Meine Oma kam aus Neu Celle an der Oder. Ihr Heimathaus war eine kleine Bäckerei, die sich zwischen einem Kloster und einer Gaststätte befand. Diese Bäckerei betrieb sie gemeinsam mit ihrem Mann, der Bäckermeister war. Während des Krieges sorgten beide dafür, dass die Menschen in ihrem Dorf satt wurden.

Meine Oma und mein Opa hatten zwei Kinder, meine Mutter und meinen Onkel. Mein Onkel hat schon als Kind im Betrieb mitgeholfen, wurde später auch Bäcker, obwohl viele Leute meinten, dass er so intelligent war, dass er mehr hätte aus sich machen können.

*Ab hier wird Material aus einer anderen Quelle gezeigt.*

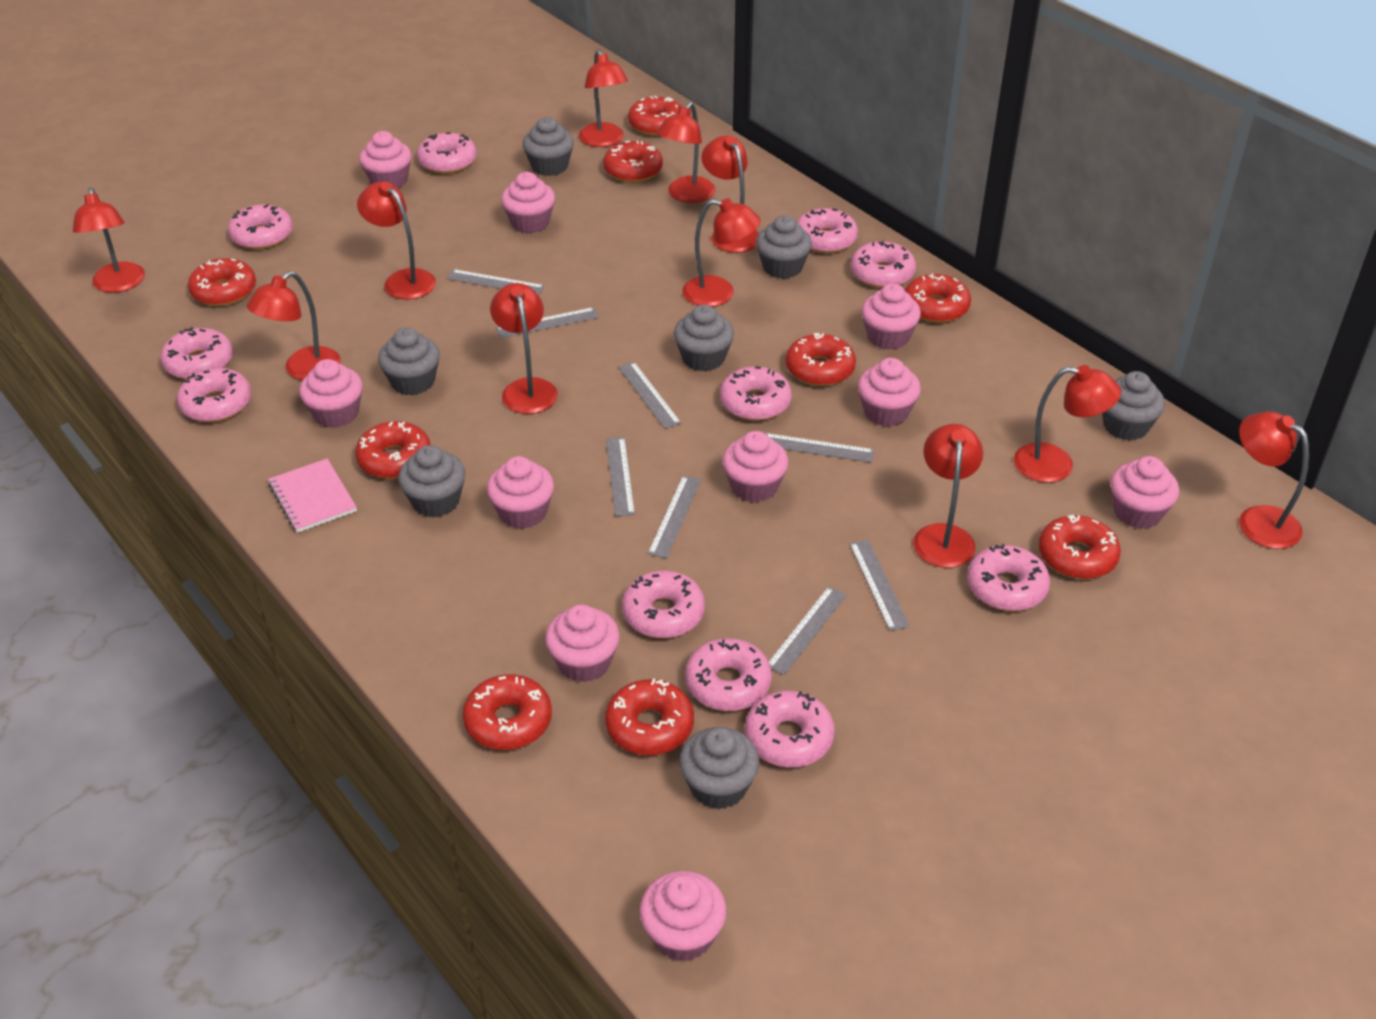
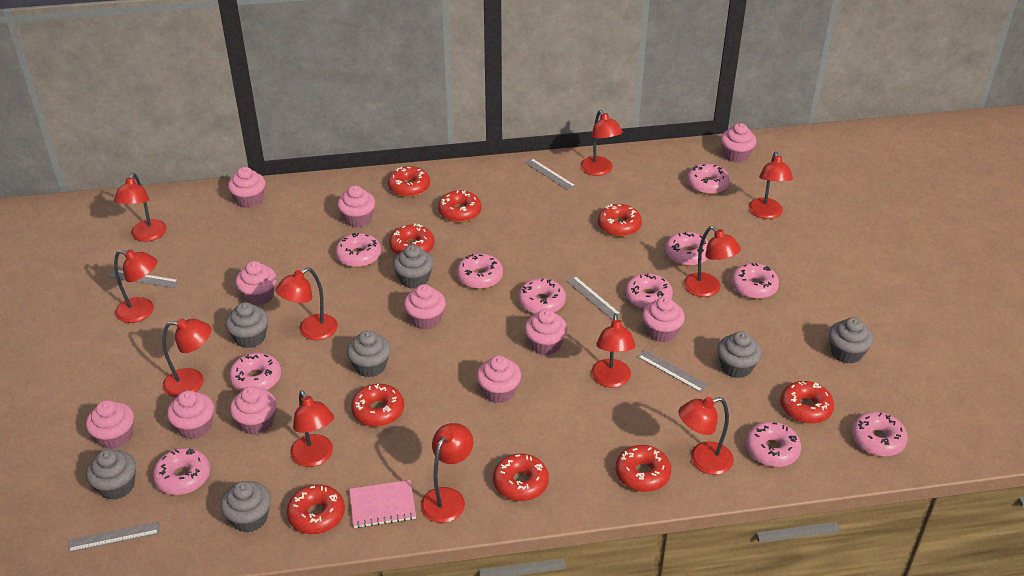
grey ruler: 8 -> 5
pink cupcake: 10 -> 11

Offenbar hatte meine Oma schon damals ein gutes Bauchgefühl, denn schon während des zweiten Weltkrieges konnte sie viele Dorfbewohner vor einer drohenden Bombardierung warnen, da sie die Vorboten dafür einfach spürte.

Später zogen alle vier nach Wolfsburg. Mein Opa und mein Onkel arbeiteten nun bei VW, genauso wie mein Stiefvater, der in drei Schichten arbeitete.

Schön war, dass wir alle zusammen in einem eigenen großen Reihenhaus mit großem Garten lebten.

Mein Onkel wohnte in der Mansarde und ich liebte ihn sehr. Es war spannend und machte Spaß, bei ihm zu sein, denn seine Hobbys waren so ganz anders als bei dem Rest der Familie. Er war Leser, Politiker, Weintrinker, Spanienliebhaber, Zigarrenraucher, Biertrinker, VW-Arbeiter und als Funker tauschte er sich mit Menschen aus aller Welt aus.

Er las immer spannende Bücher, so spannend, dass er nicht einmal den Kopf hob, wenn ich nach oben kam. Seine Nahrung bestand aus Buchstaben und dem Neusten aus der Politik, wobei er seine politischen Ansichten gern mit Opa ausdiskutierte, was mich dann aber an Alfred Tetzlaff und Ekel Alfred aus der politischen Satireserie „Ein Herz und eine Seele“ erinnerte.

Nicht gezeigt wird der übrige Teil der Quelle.